Please can you spend just a couple of minutes trying to understand why they are more than 'just' dolls? That's a genuine request, not a snarky one. If you read the article below (I've pasted a section of it below too) you'll understand the history behind them and perhaps come back and acknowledge you weren't aware of it before?
www.theguardian.com/commentisfree/2012/sep/21/golliwogs-vile-throwback-tory-mps
Perhaps it would be useful to discuss the tradition of dehumanising racist caricature to which these dolls belong. The English-American author Florence Upton invented the golliwog in a series of picture books produced at the onset of the Jim Crow laws, which mandated racial segregation in the American South.

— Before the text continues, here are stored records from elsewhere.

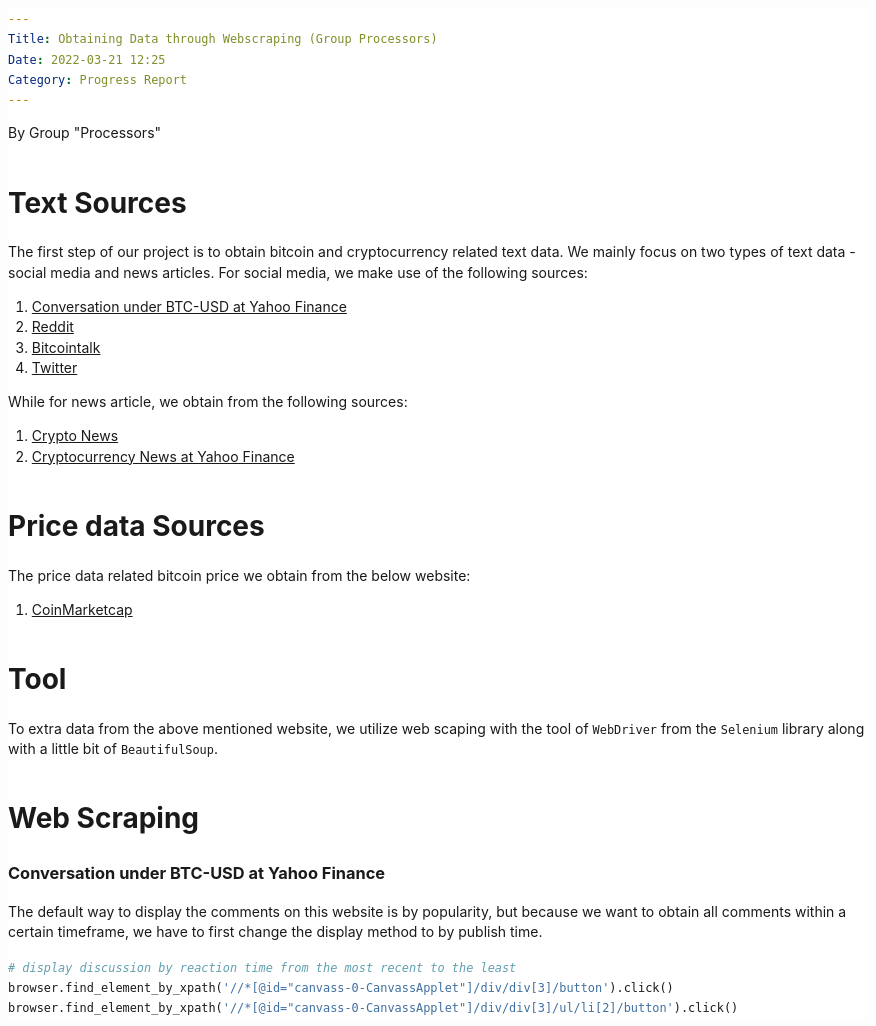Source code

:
 ```yaml
---
Title: Obtaining Data through Webscraping (Group Processors)
Date: 2022-03-21 12:25
Category: Progress Report
---
```


By Group "Processors"

# Text Sources

The first step of our project is to obtain bitcoin and cryptocurrency related text data. We mainly focus on two types of text data - social media and news articles. For social media, we make use of the following sources:

1. [Conversation under BTC-USD at Yahoo Finance](https://finance.yahoo.com/quote/BTC-USD/community/)
2. [Reddit](https://www.reddit.com/)
3. [Bitcointalk](https://bitcointalk.org/)
4. [Twitter](https://twitter.com/?lang=en)

While for news article, we obtain from the following sources:

1. [Crypto News](https://cryptonews.com/)
2. [Cryptocurrency News at Yahoo Finance](https://finance.yahoo.com/topic/crypto/)

# Price data Sources

The price data related bitcoin price we obtain from the below website:

1. [CoinMarketcap](https://coinmarketcap.com/currencies/bitcoin/historical-data/)

# Tool

To extra data from the above mentioned website, we utilize web scaping with the tool of `WebDriver` from the `Selenium` library along with a little bit of `BeautifulSoup`.

# Web Scraping

### Conversation under BTC-USD at Yahoo Finance

The default way to display the comments on this website is by popularity, but because we want to obtain all comments within a certain timeframe, we have to first change the display method to by publish time.

```python
# display discussion by reaction time from the most recent to the least
browser.find_element_by_xpath('//*[@id="canvass-0-CanvassApplet"]/div/div[3]/button').click()
browser.find_element_by_xpath('//*[@id="canvass-0-CanvassApplet"]/div/div[3]/ul/li[2]/button').click()
```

She described the character as "a horrid sight, the blackest gnome". He was clothed in the same apparel as the black-faced minstrels then prevalent in Europe and North America. He had thick lips, unruly black hair, and his hands and feet were paws.
The golliwog, like many related stereotypes of "primitive" black people ("picaninnies", minstrels, "mammies" and so on), quickly found a commercial market, producing a flood of cartoons and advertising imagery. It was taken up as a symbol by Hamleys, Harrods, Trebor and Robertson's jam. This imagery was consistent with a tendency to represent black people through the prism of biological racism. For example, the colonial exhibitions through which European states celebrated their global power featured "human zoos" and "negro villages".
The most insidious feature of these images is that they were intended for consumption by children, part of their socialisation into the adult world of race relations.